Something he mentions in the first question is very true. “Everything sucks, some of the time.” This is not to say that there is something necessarily negative to every job or situation we are involved in throughout our lives, but rather there are difficulties and challenges with everything we do. There are parts of our jobs we are not going to be thrilled about or excited to perform. There are moments we will experience that are less pleasant or even painful to handle, but they are just momentary and pass. And the joy we once experience will return. I look at this and think that it is very liberating to accept that this is just fact and then move forward to finding the job or project that makes you the most happy. I know so many people who are good a myriad of things and have varying strengths and weaknesses professionally. They seem to always be searching for the “perfect job” where they will be continuously fulfilled, never bored, and have just the right amount of growth opportunities. I don’t think that exists. I do not think that there will ever be the “perfect” anything out there, be it a job, friendship, marriage, boyfriend, girlfriend, parental relationship, etc. Perfect, along with the word should, needs to be wiped out of the dictionary. They are units of measure that are simply impossibility that set us up for failure and self-judgment.

Another part of Manson’s article that struck a chord with me was remembering the things we loved as children that made us forget about the rest of the world around us. I recall being a child and sitting at my little desk in my room drawing pictures and painting for hours. I would completely lose track of time and be engrossed in my picture of a bouquet of flowers or a horse running in a field. I would follow the lines of my pencil on my paper and disappear into my own imagination, and nothing else would matter. I haven’t felt a passion for a hobby or had the ability to detach and do something I truly love with the same amount of spirit in years. I have forgotten how to love something that much with such strong passion. I think as adults we all have lost this spirit and it is so important to find it again and feel a connection to something besides overworking, watching television and sleeping, which seem to be the main activities people my age participate in with regularity these days.

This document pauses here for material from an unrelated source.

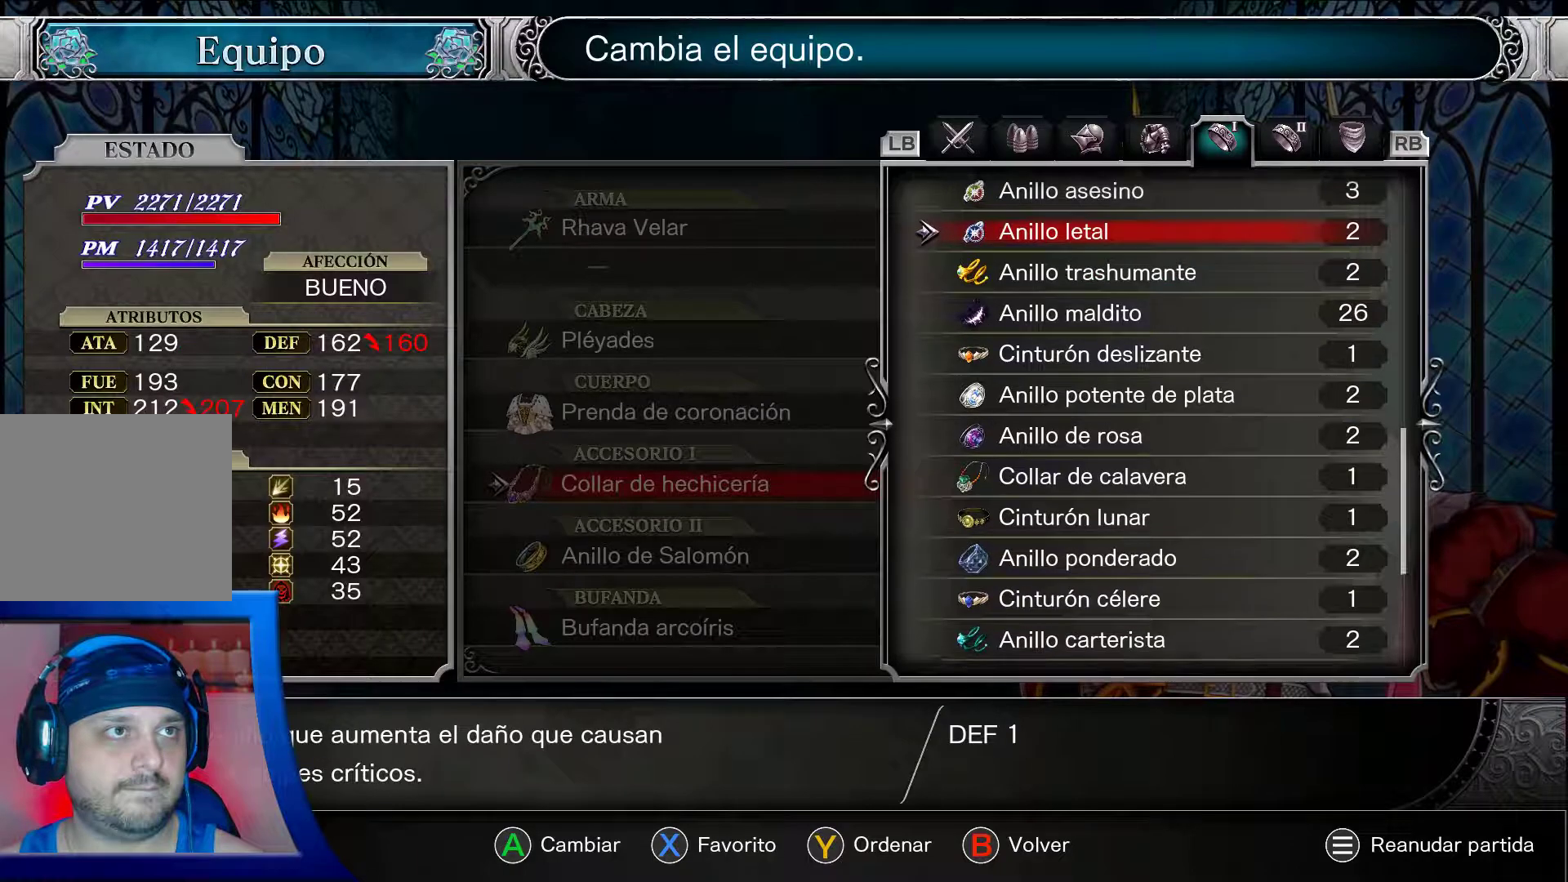
{"buttons": ["A", "DPAD_UP"], "left_stick": "center", "right_stick": "center", "events": []}
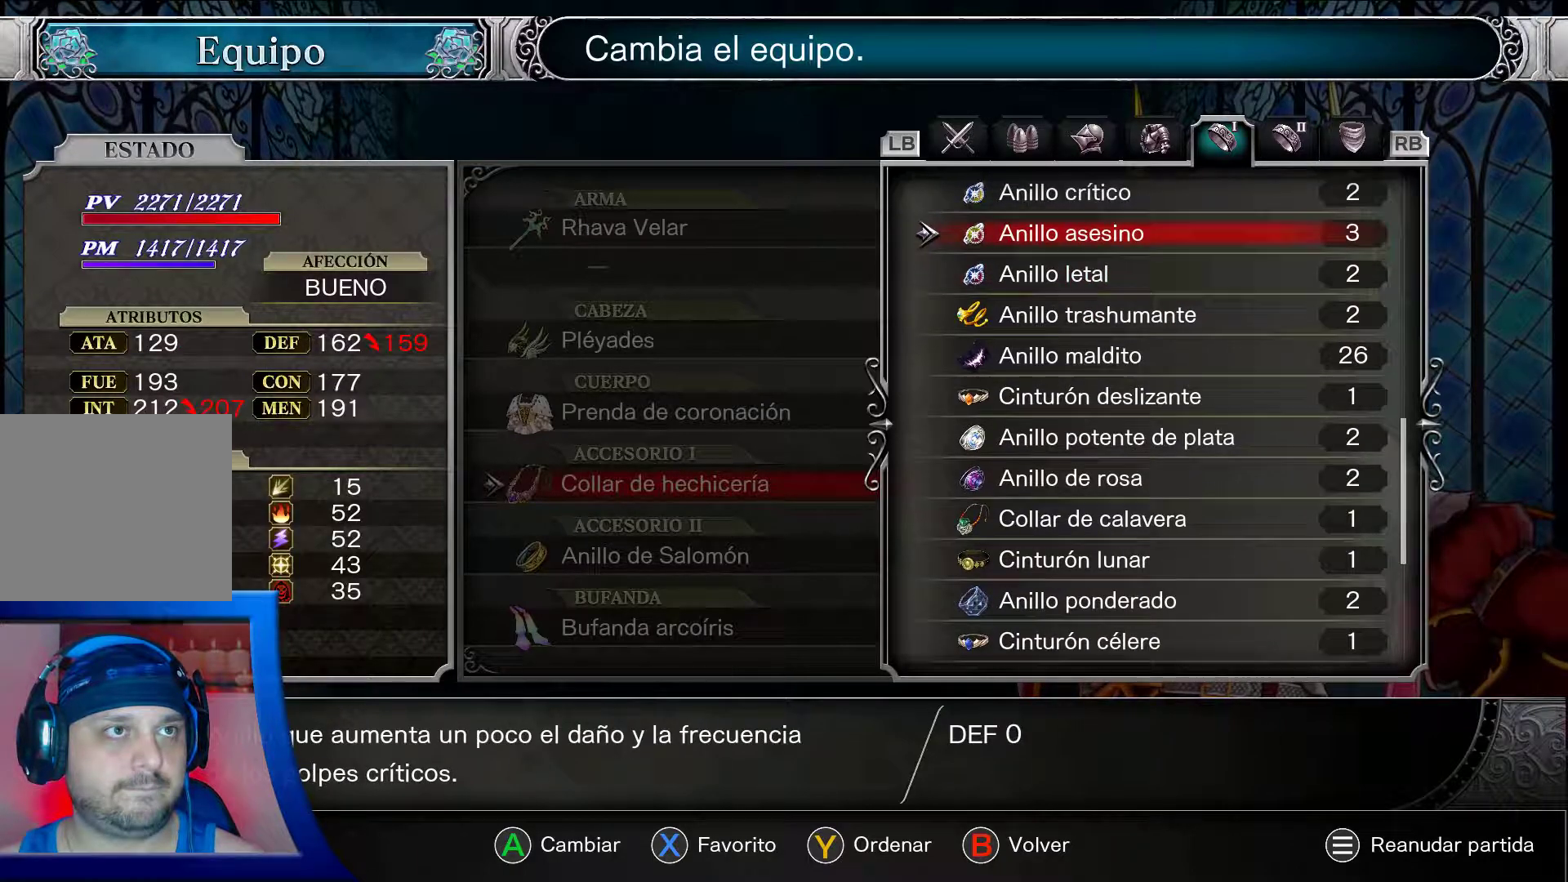
{"buttons": ["A", "DPAD_UP"], "left_stick": "center", "right_stick": "center", "events": []}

Manson’s last two questions, if you had to leave the house all day, every day, where would you go and what would you do? and if you knew you were going to die one year from today, what would you do and how would you want to be remembered? I believe are the most important questions we should ask ourselves. Personally, if I was forced to leave my house every day and not go to some coffee shop to waste my time Facebook stalking and compulsively checking the news feed, I would go hiking and volunteer my time at several animal shelters I’ve worked with in the past. For me, this goes hand in hand with the last question. The legacy I’d like to leave is that I did my part to help others, especially animals who are voiceless and cannot stand up for themselves when they are neglected, abused, or uncared for. 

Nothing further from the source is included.